CPS was also the victim of toxic interest rate swaps deals that cost the district, Chicago, and the state of Illinois hundreds of millions of dollars in the early 2000s. Banks had marketed swaps as a way for cash-strapped governments to save money, but they were laden with hidden risks that materialized as a result of the 2008 financial crisis, causing payments to skyrocket and costing taxpayers a fortune.
As with Chicago’s parking meter and Skyway deals, future generations of taxpayers were stuck holding the bag. From 2012 to 2016, the City of Chicago handed over $145 million to Chase Bank alone to terminate these toxic swaps.

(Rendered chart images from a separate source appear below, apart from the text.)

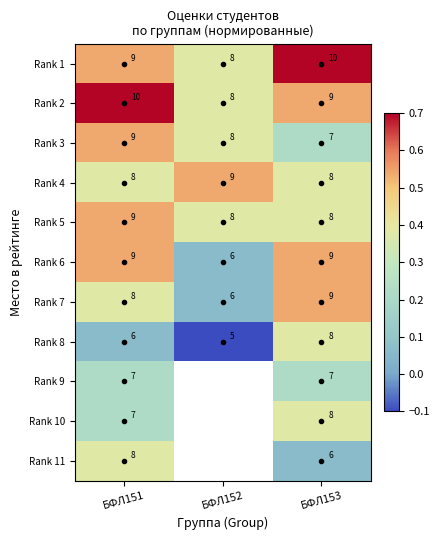

What is the total value across all series at БФЛ153?

4.3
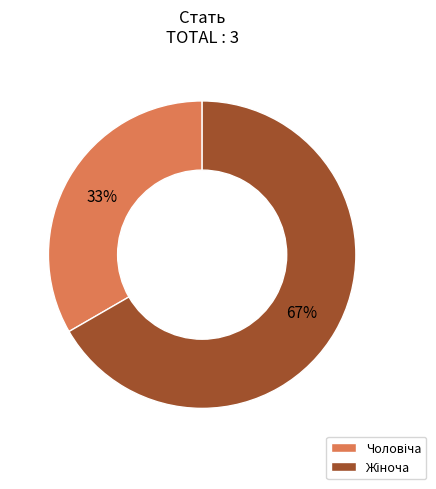

Is there any slice that represents more than half of the pie?

Yes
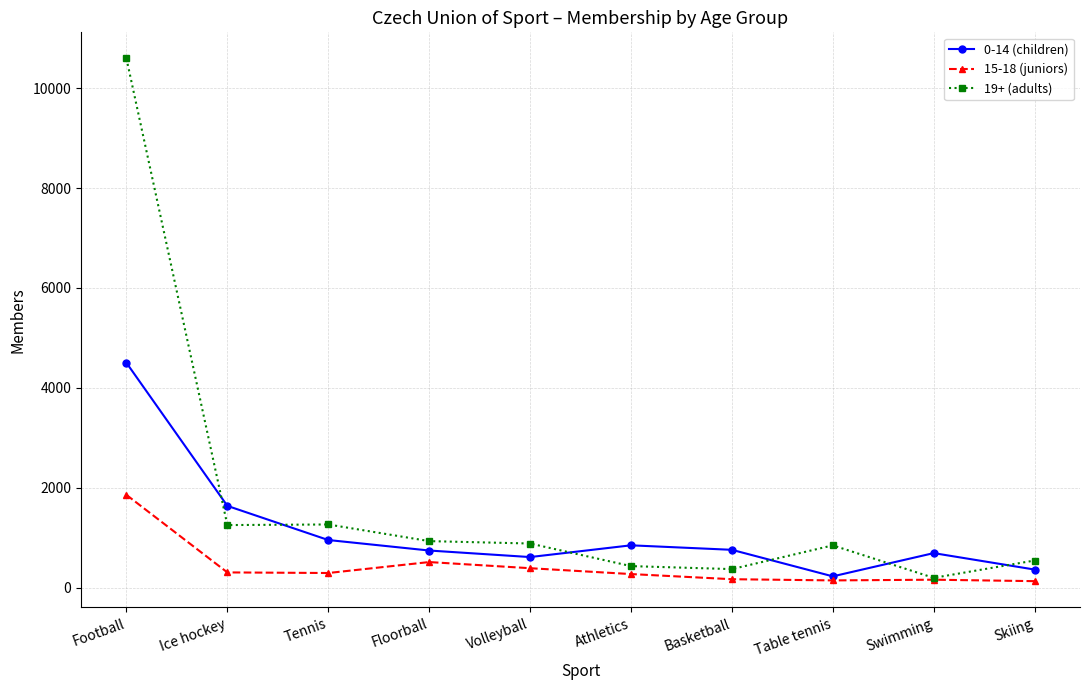

What are all the series names shown in the legend?

0-14 (children), 15-18 (juniors), 19+ (adults)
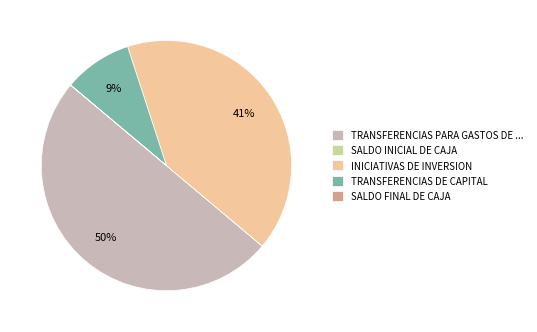

To the nearest percent, what portion does TRANSFERENCIAS DE CAPITAL represent?

9%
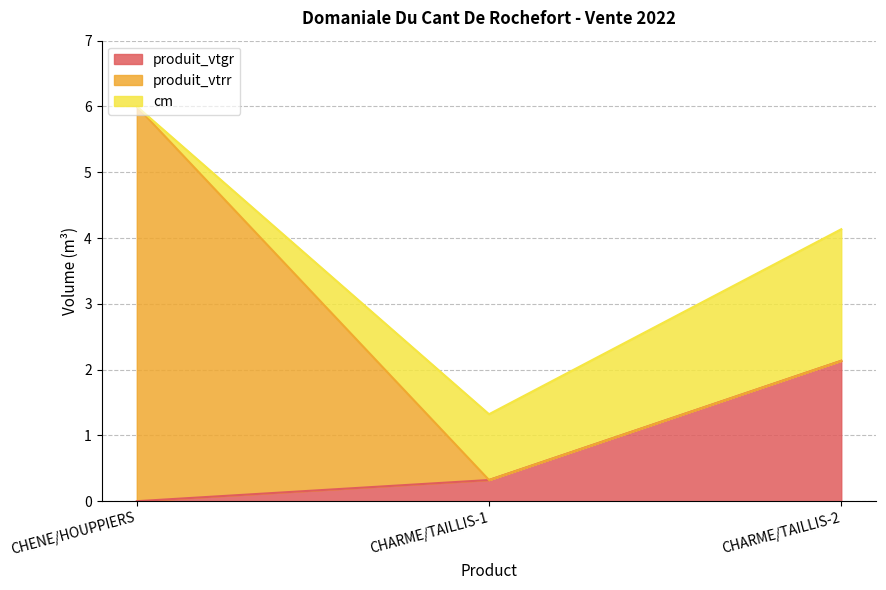

What is the total value across all series at CHARME/TAILLIS-1?

1.3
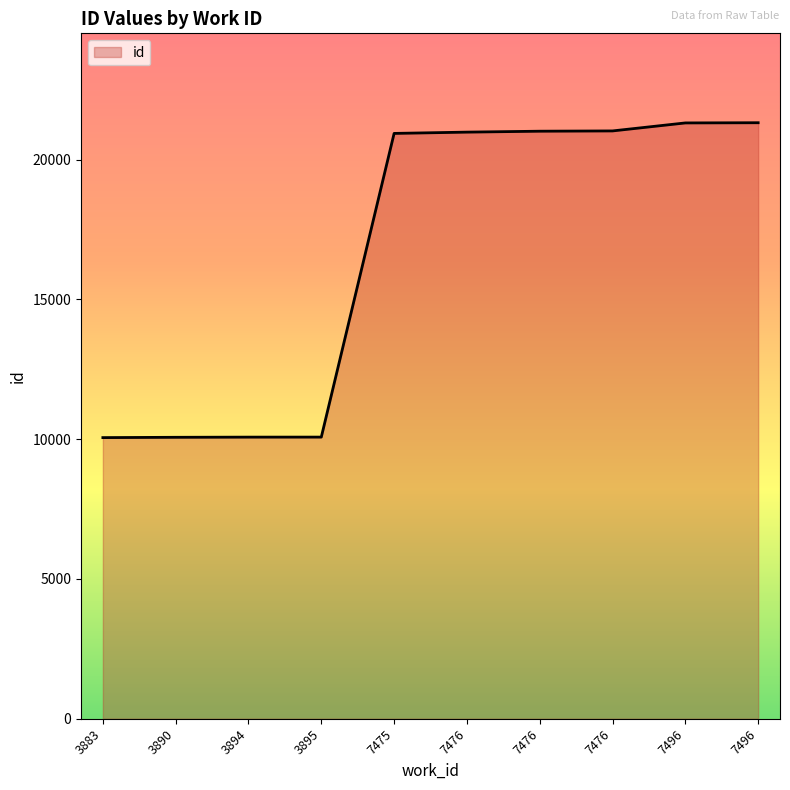

Reading left to right, list all the values displayed in this chart.

10055	10066	10072	10073	20935	20981	21014	21024	21310	21317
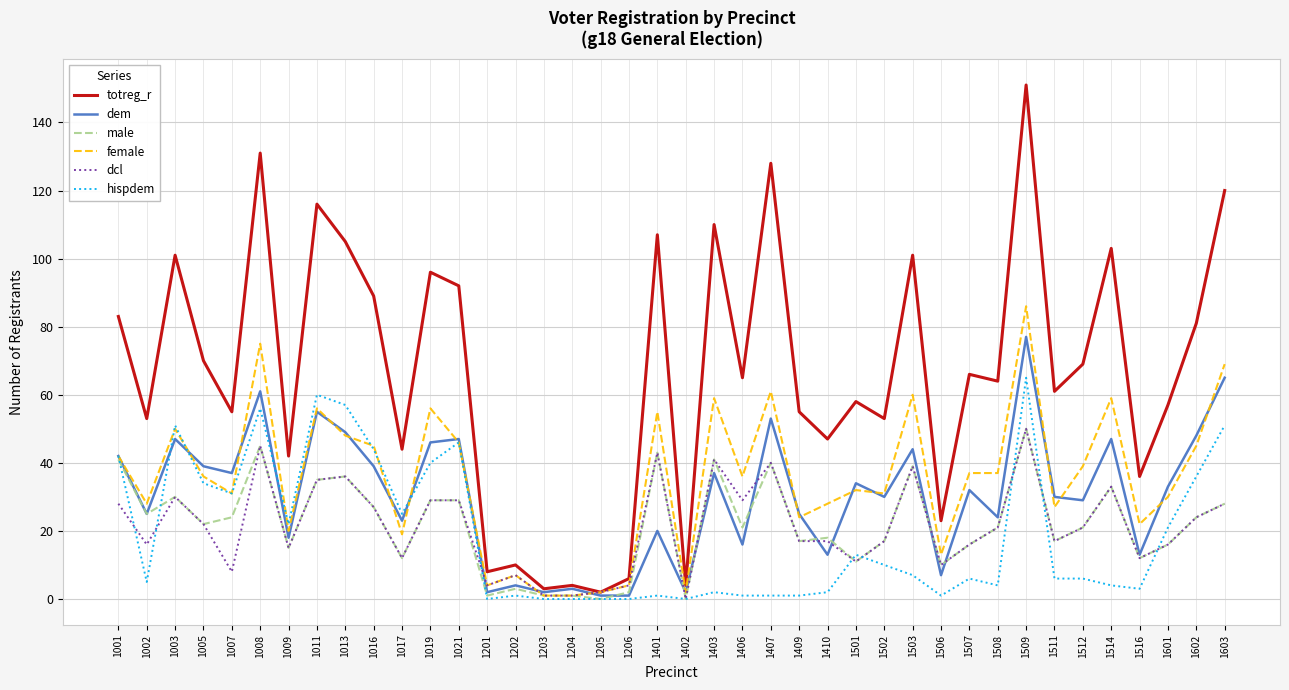

What is the spread (max minus min) of values at 1506?

22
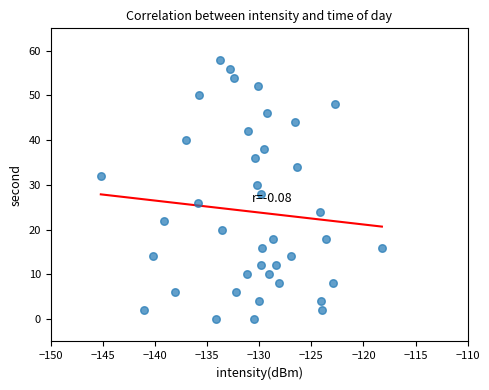

What is the range of Y values (max minus min)?

58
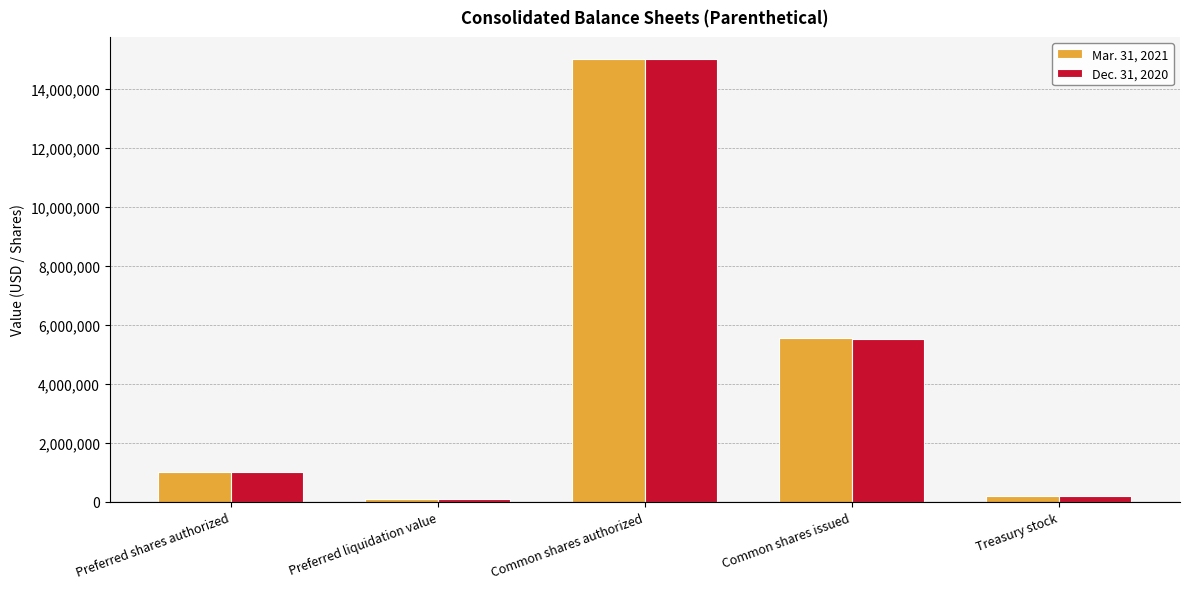

What is the difference between the maximum and second lowest values in the Mar. 31, 2021 series?

14789899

CPS should hold banks like Chase accountable for the harm they’ve caused Chicago’s schoolchildren. There is strong reason to believe the banks that trapped CPS into these predatory deals violated their legal responsibilities to the district. While the district has improved its financial health since 2016, recovering the millions lost to predatory lending would help build on their progress.
Decades of underfunding and predatory banking have swallowed the district’s reserves. Now, faced with a federal reduction that could slash funding by $800 per student, the district has reached an inflection point: Will CPS hold banks accountable and fund the programs, resources, and staff that students deserve—or will they make cuts that set kids back?